B.         The opinions above are each subject to (i) the effect of any bankruptcy, insolvency, reorganization, moratorium, arrangement or similar laws affecting the rights and remedies of creditors’ generally, including without limitation the effect of statutory or other laws regarding fraudulent transfers or preferential transfers, and (ii) general principles of equity, including without limitation concepts of materiality, reasonableness, good faith and fair dealing and the possible unavailability of specific performance, injunctive relief or other equitable remedies regardless of whether enforceability is considered in a proceeding in equity or at law.

 

C.         We express no opinion regarding the effectiveness of (i) any waiver of stay, extension or usury laws; (ii) provisions relating to indemnification, exculpation or contribution, to the extent such provisions may be held unenforceable as contrary to public policy or federal or state securities laws or due to the negligence or willful misconduct of the indemnified party; (iii) any waiver of the right to jury trial; or (iv) any provision to the effect that every right or remedy is cumulative and may be exercised in addition to any other right or remedy or that the election of some particular remedy does not preclude recourse to one or more others.

 



 

St.
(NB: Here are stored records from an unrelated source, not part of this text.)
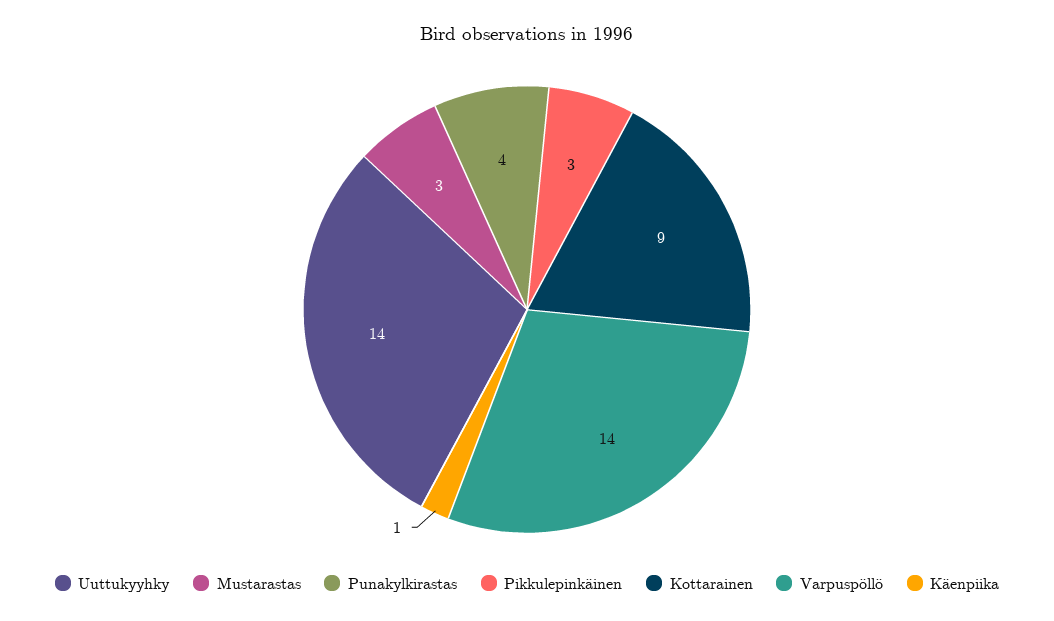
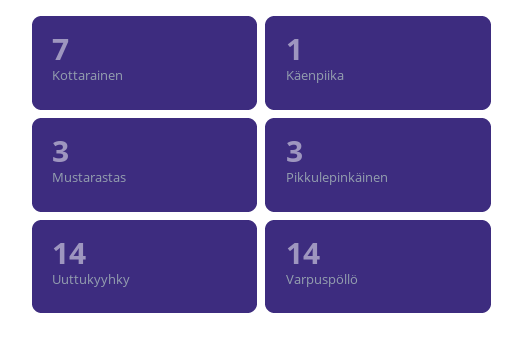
  {
    "Uuttukyyhky": 14,
    "Mustarastas": 3,
-   "Punakylkirastas": 4,
    "Pikkulepinkäinen": 3,
-   "Kottarainen": 9,
+   "Kottarainen": 7,
    "Varpuspöllö": 14,
    "Käenpiika": 1
  }

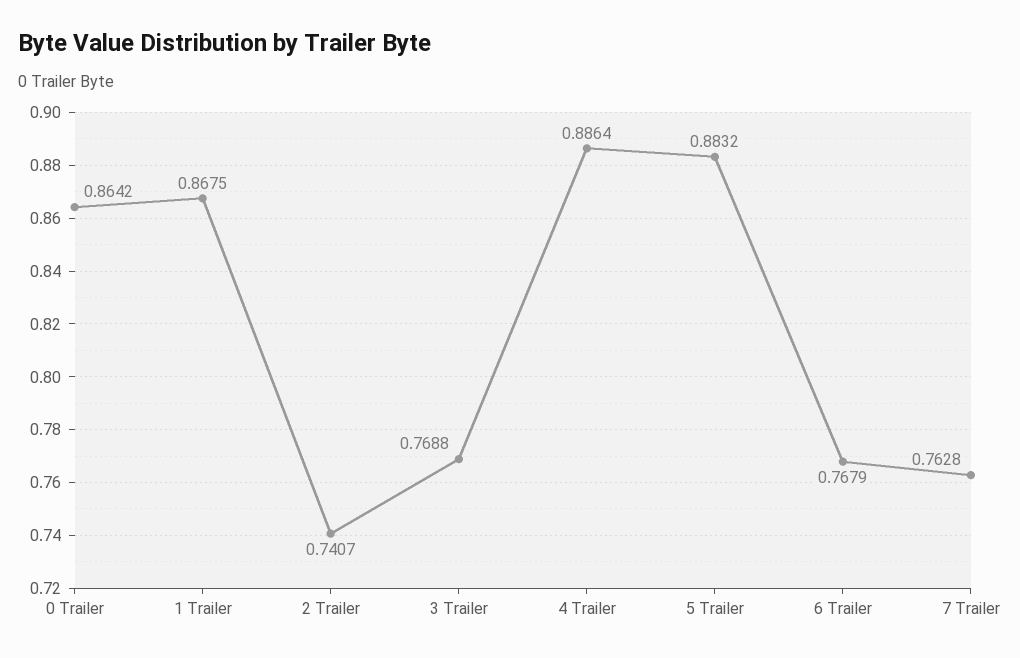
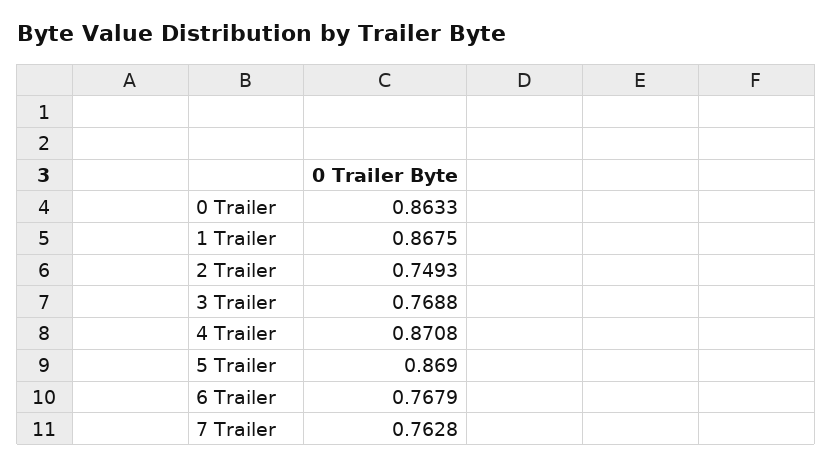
  {
-   "0 Trailer": 0.8642,
+   "0 Trailer": 0.8633,
    "1 Trailer": 0.8675,
-   "2 Trailer": 0.7407,
+   "2 Trailer": 0.7493,
    "3 Trailer": 0.7688,
-   "4 Trailer": 0.8864,
+   "4 Trailer": 0.8708,
-   "5 Trailer": 0.8832,
+   "5 Trailer": 0.869,
    "6 Trailer": 0.7679,
    "7 Trailer": 0.7628
  }

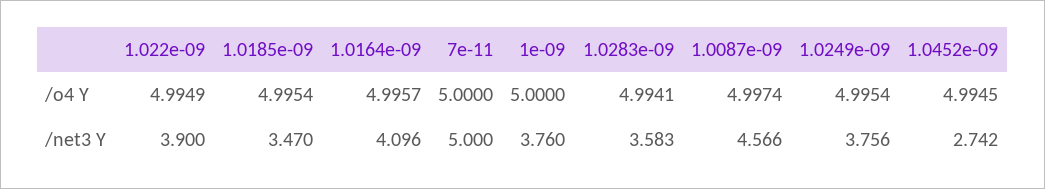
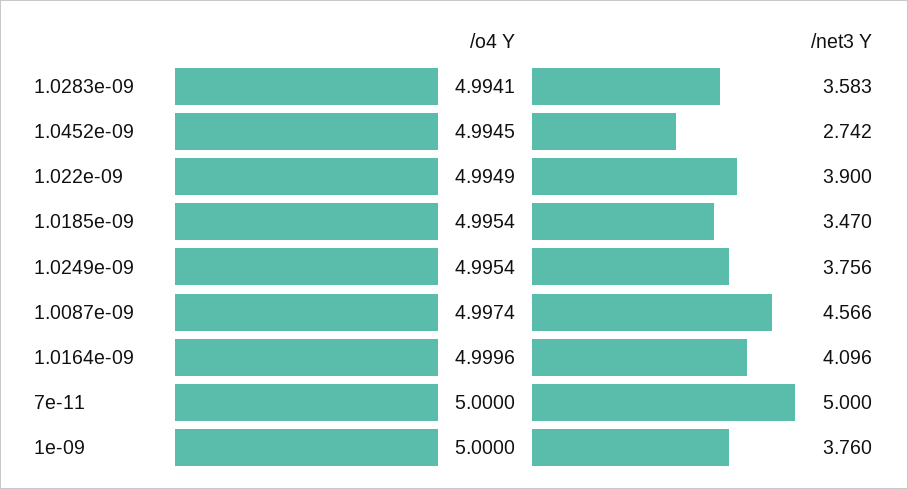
  {
    "1.022e-09": {
      "/o4 Y": 4.9949,
      "/net3 Y": 3.9
    },
    "1.0185e-09": {
      "/o4 Y": 4.9954,
      "/net3 Y": 3.47
    },
    "1.0164e-09": {
-     "/o4 Y": 4.9957,
+     "/o4 Y": 4.9996,
      "/net3 Y": 4.096
    },
    "7e-11": {
      "/o4 Y": 5,
      "/net3 Y": 5
    },
    "1e-09": {
      "/o4 Y": 5,
      "/net3 Y": 3.76
    },
    "1.0283e-09": {
      "/o4 Y": 4.9941,
      "/net3 Y": 3.583
    },
    "1.0087e-09": {
      "/o4 Y": 4.9974,
      "/net3 Y": 4.566
    },
    "1.0249e-09": {
      "/o4 Y": 4.9954,
      "/net3 Y": 3.756
    },
    "1.0452e-09": {
      "/o4 Y": 4.9945,
      "/net3 Y": 2.742
    }
  }

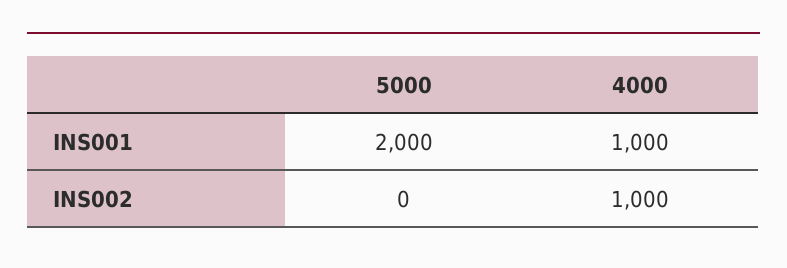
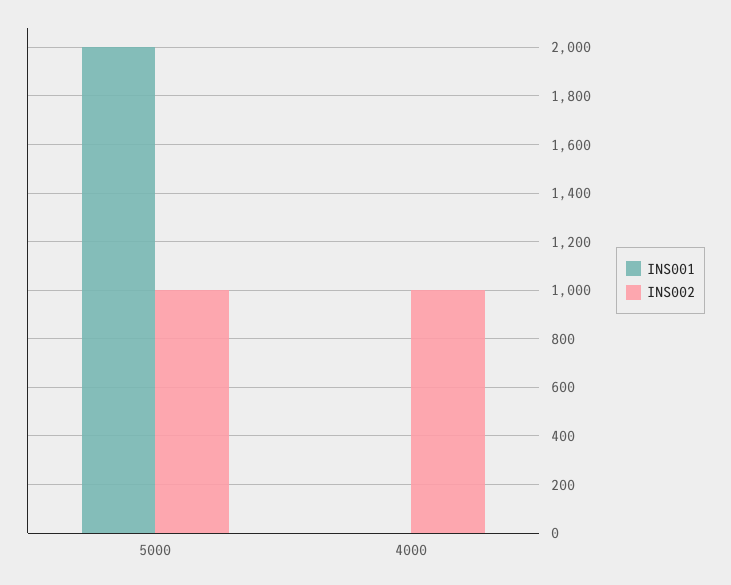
  {
    "INS001": {
      "5000": 2000,
-     "4000": 1000
+     "4000": 0
    },
    "INS002": {
-     "5000": 0,
+     "5000": 1000,
      "4000": 1000
    }
  }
Jude Medical, Inc.

September 23, 2015

Page 3

 

 

We consent to the filing of this opinion in connection with the Prospectus Supplement, and we further consent to the use of our name under the caption “Legal Matters” in the Prospectus Supplement. In giving these consents, we do not thereby admit that we are within the category of persons whose consent is required under Section 7 of the Securities Act or the rules and regulations of the Commission promulgated thereunder.